横塚晃一『母よ!殺すな』・2

16日、17日と京都で障害学会があり、盛況のうちに終わった。以下、学会会場で購入してきた。

母よ!殺すな

母よ!殺すな

脳性マヒ者の障害者団体「青い芝の会」は、知る人ぞ知る団体である。その中でもっとも有名なことばに、「愛と正義を否定する」「問題解決の路を選ばない」というものがある。

だが私は、彼らが少なくとも正義を否定しないし、実際に問題解決しようとしている、と思ってきたし、私が出会った青い芝の会の障害者たちはそうだった*1。今回、この名著『母よ!殺すな』を読んで、強くそれを感じた。映画『さようならCP』の上映討論会で、「愛と正義を否定する」とはどういうことか、という質問を受けての横塚の回答である。

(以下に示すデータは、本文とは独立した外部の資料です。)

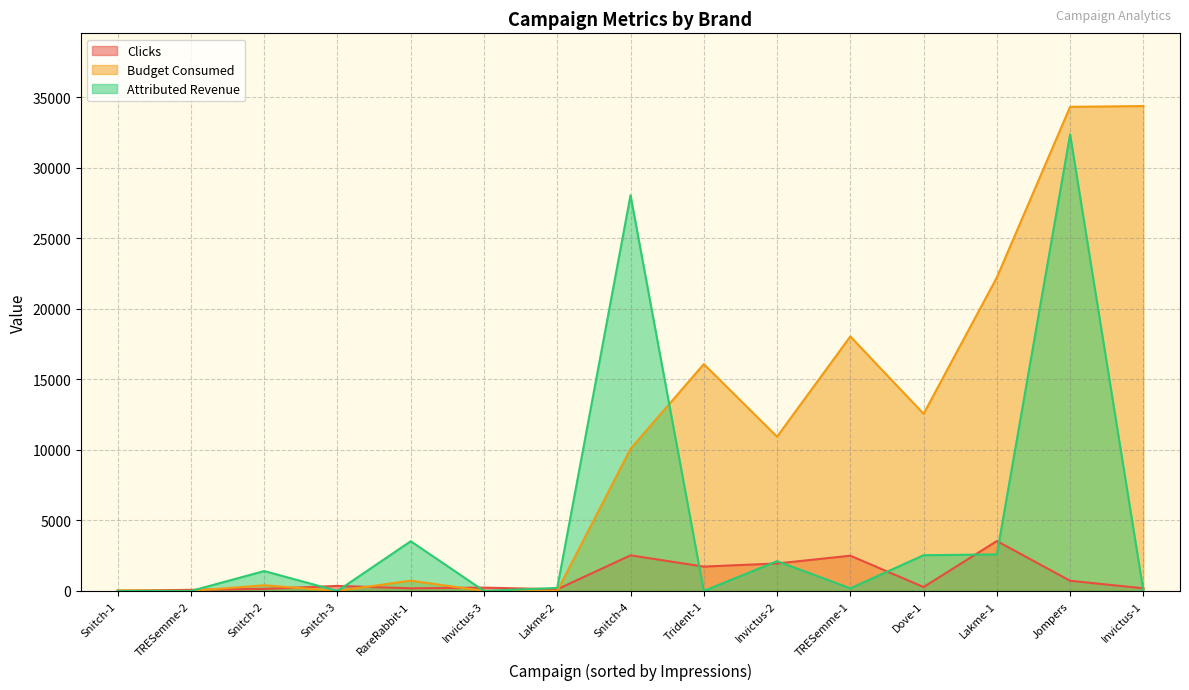

Which category has the lowest value in the Budget Consumed series?

Lakme-2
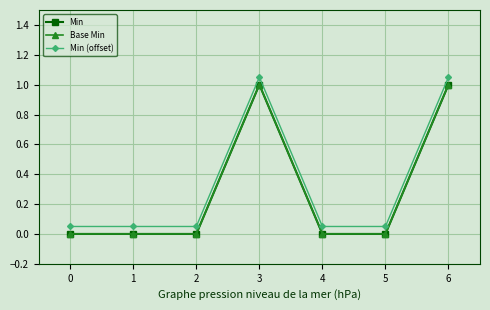

At which category is the sum across all series the highest?

3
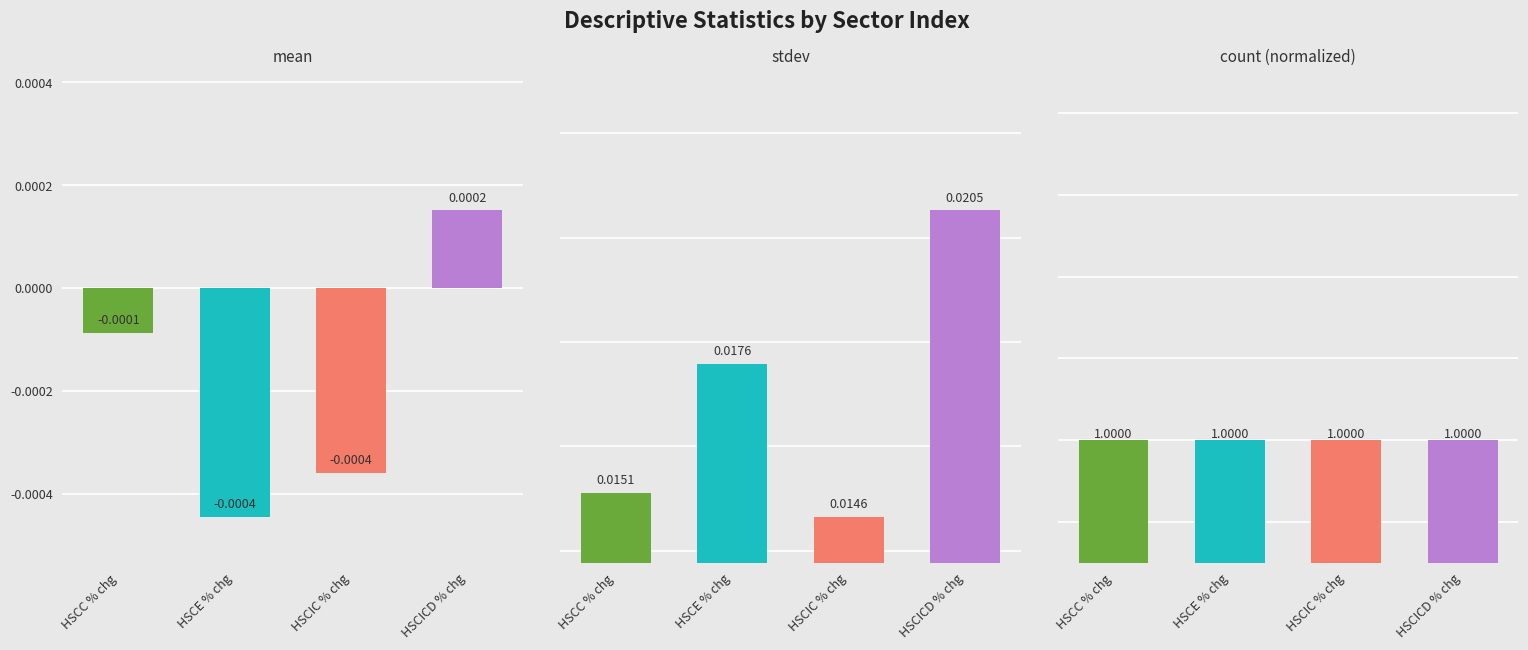

What is the label of the 1st bar from the right?

HSCICD % chg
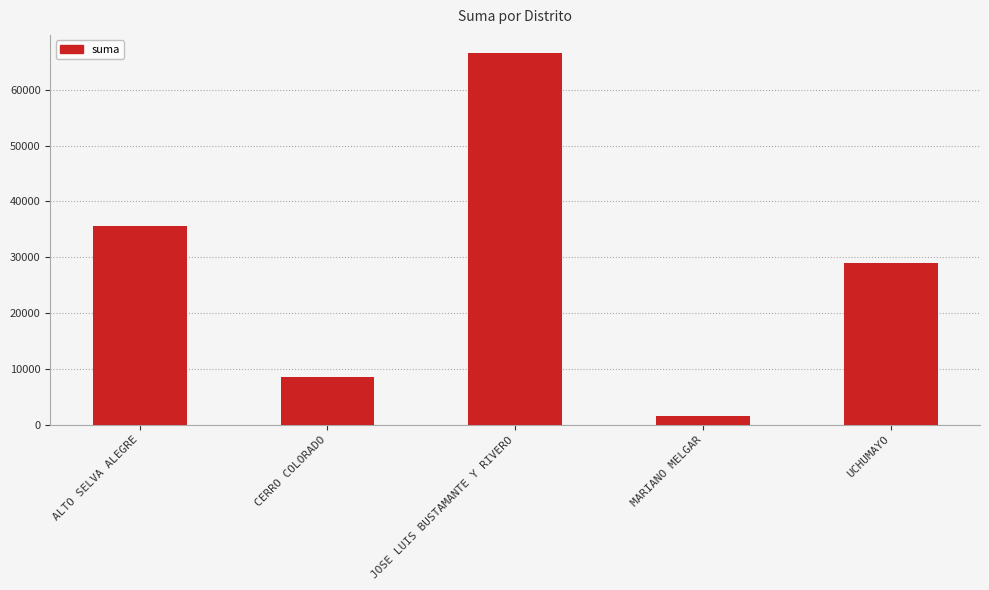

Rank the categories by value from lowest to highest.

MARIANO MELGAR, CERRO COLORADO, UCHUMAYO, ALTO SELVA ALEGRE, JOSE LUIS BUSTAMANTE Y RIVERO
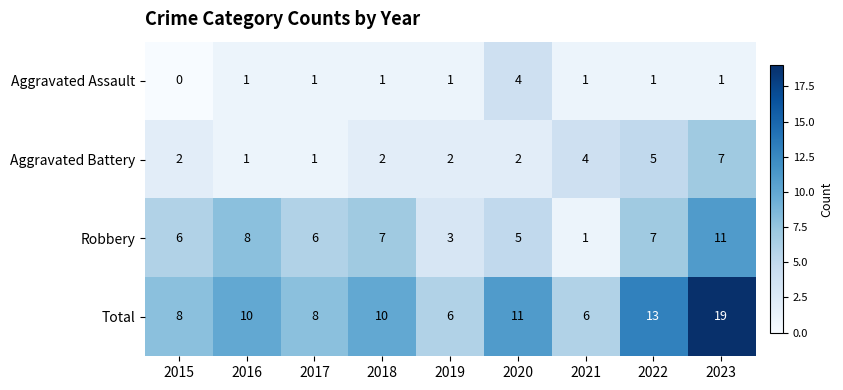

What value does the Robbery series have at 2017, to the nearest 10?

10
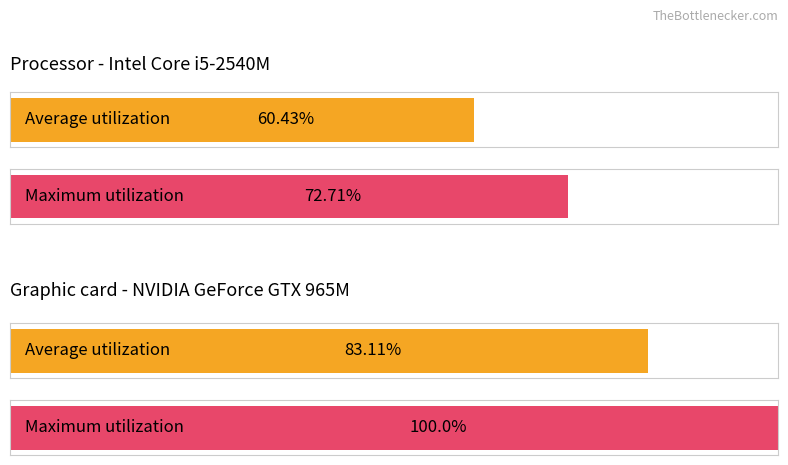

What is the minimum value shown in the chart?

60.4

まず愛と正義とはどういうことかというと、正義というのはいわゆる勝てば官軍ということ、勝った方が正義で、正義に対して全く反対のものとして悪がある。悪とは何かといえば負けたほうが悪。それでいわゆる正義である以上勝たねばならない。これは人より強いか弱いか、あるいは生産性が大きい、あるいは小さい、それから多数者対少数者というふうに比べてみれば皆当てはまること。で、我々の存在というのは絶対的少数者である。だから我々はいわゆる正義の側には立てない。西部劇でいえば負ける方のインディアンである。西部劇の正義というのはやっぱり白人の側が正義である。これは日本の歴史ばかりでなく世界の歴史はすべてそうなっている。子供のテレビドラマに出て来る正義の味方月光仮面、あれは正義で絶対に負けたことがない。(pp.169-170)

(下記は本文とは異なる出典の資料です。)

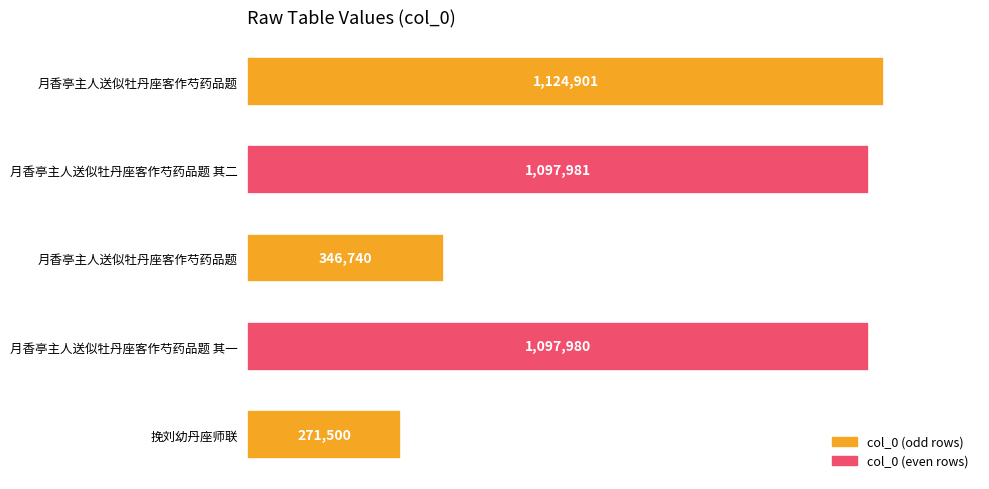

Does the chart contain any negative values?

No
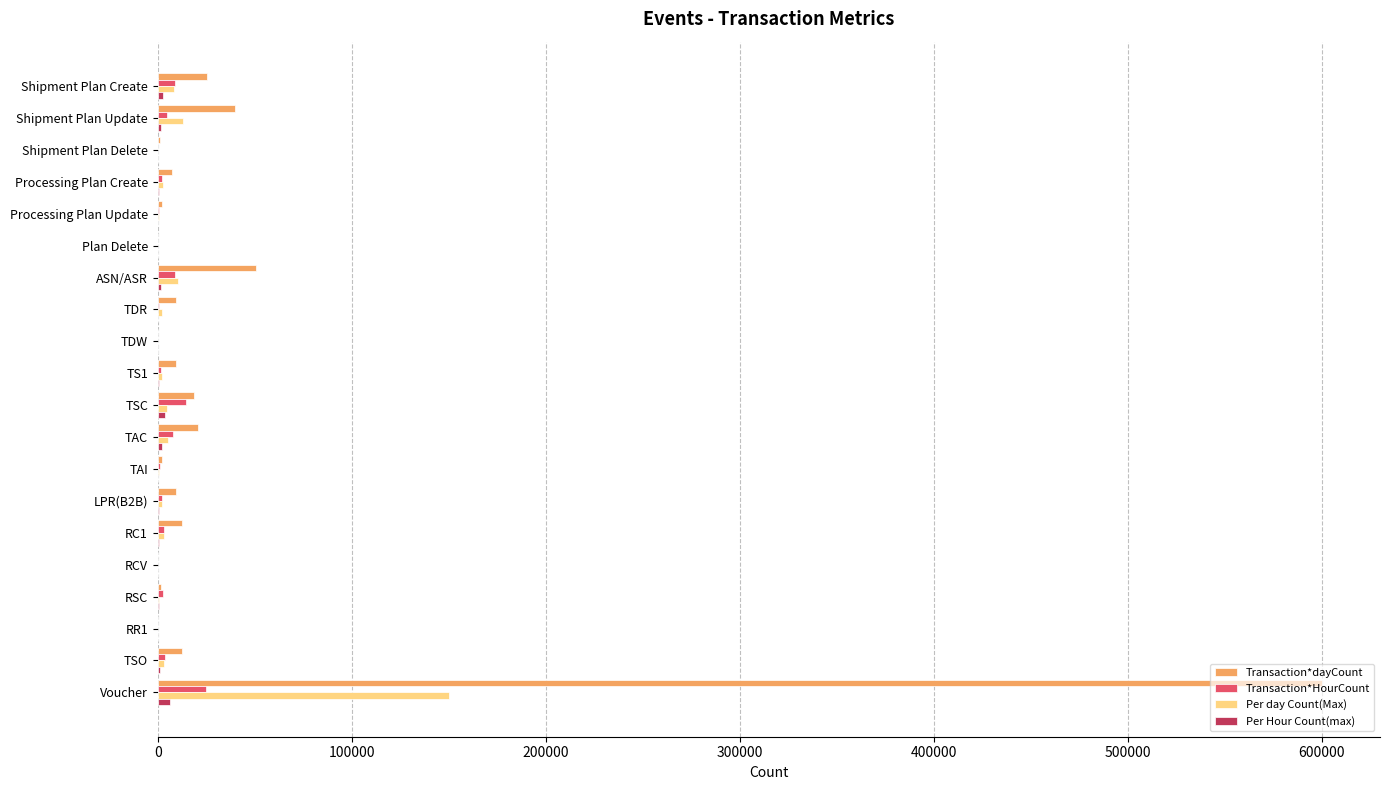

At which category is the sum across all series the highest?

Voucher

見事に論理的かつ驚くほど明晰である。ちなみに愛についても横塚はキリスト教の「神の愛」をもちだし、「上から下へ常に一方通行である」ことを批判する。つまり、青い芝の会が言う、健全者の論理としての「正義」というのは、端的に言って「勝った方」なのである。また、少し解釈を入れれば、「勝つことを宿命づけられているとされる側」ともなろうか。私はこの部分を再読し、改めて思ったことは、青い芝の会が批判し糾弾する「正義」なるものは、「9・11以降のアメリカ」に特徴づけられる「正義」だということである。それを、青い芝の会は極めてレトリカルに、逆説的に主張した、と私は考えている。なぜなら、そんなふうに主張せざるを得ないような社会であったし、現在もそのような社会であるからだと私は思っている。

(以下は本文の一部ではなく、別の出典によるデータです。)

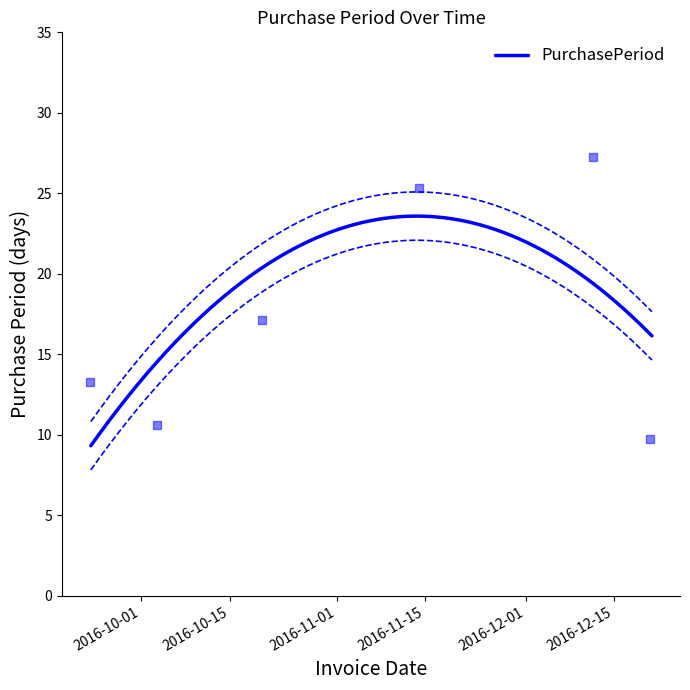

Which has a higher value, 2016-09-23 or 2016-12-21?

2016-09-23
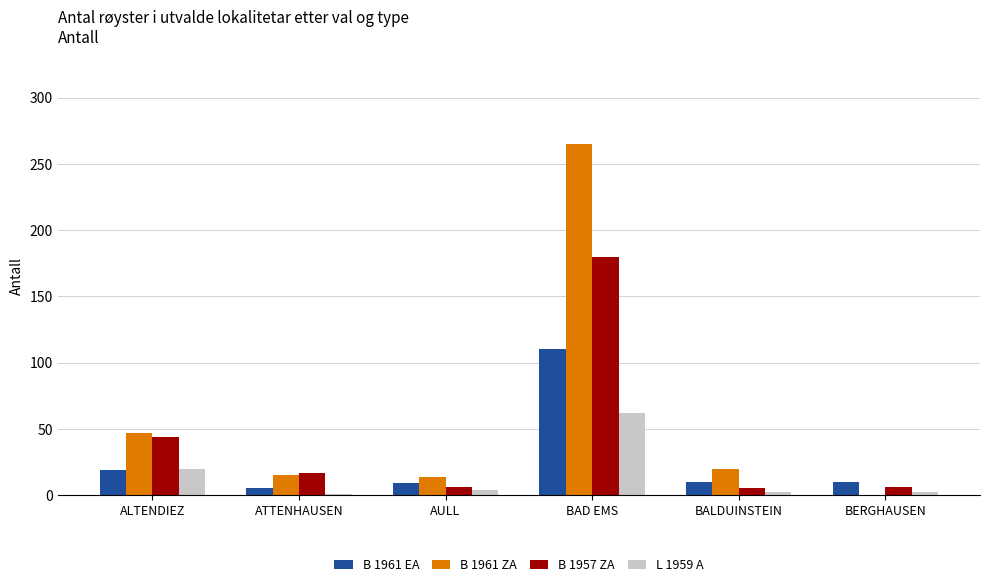

What is the highest value of the B 1957 ZA series?

180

解説を書く立岩真也の文章も一読に値する。「例えばイタリアやフランスの哲学者たちでそんなこと(引用者註・政治哲学や倫理学で「価値」を扱うこと)を主張したいように見える人たちの主張さえもが、どこか中途半端な感じがするのに比べて、単純だが、はっきりしている」(p.419)と述べる*2。青い芝の会の残した思想は、闘いながら(余儀なく闘わざるを得なかったということは忘れるな!)得られたいわば「血まみれの原石」である。ここを拠点にして、1つの思想のストーリーは紡がれていくだろう。

最後に、立岩の以下の言葉を引用して締めよう。

この本は、この本がいらなくなるまで、読まれるだろう。そしてその時は来ないだろう。しかしそれを悲観することはない。争いは続く。それは疲れることだが、決して悪いことではない。そのことを横塚はこの本で示している。(p.425)

*1:私が出会ったのは90年代はじめだから、時代の違いはあるかもしれない。

*2:立岩は明示していないが、アントニオ・ネグリやヴァン・パレイスを念頭に置いているように思える。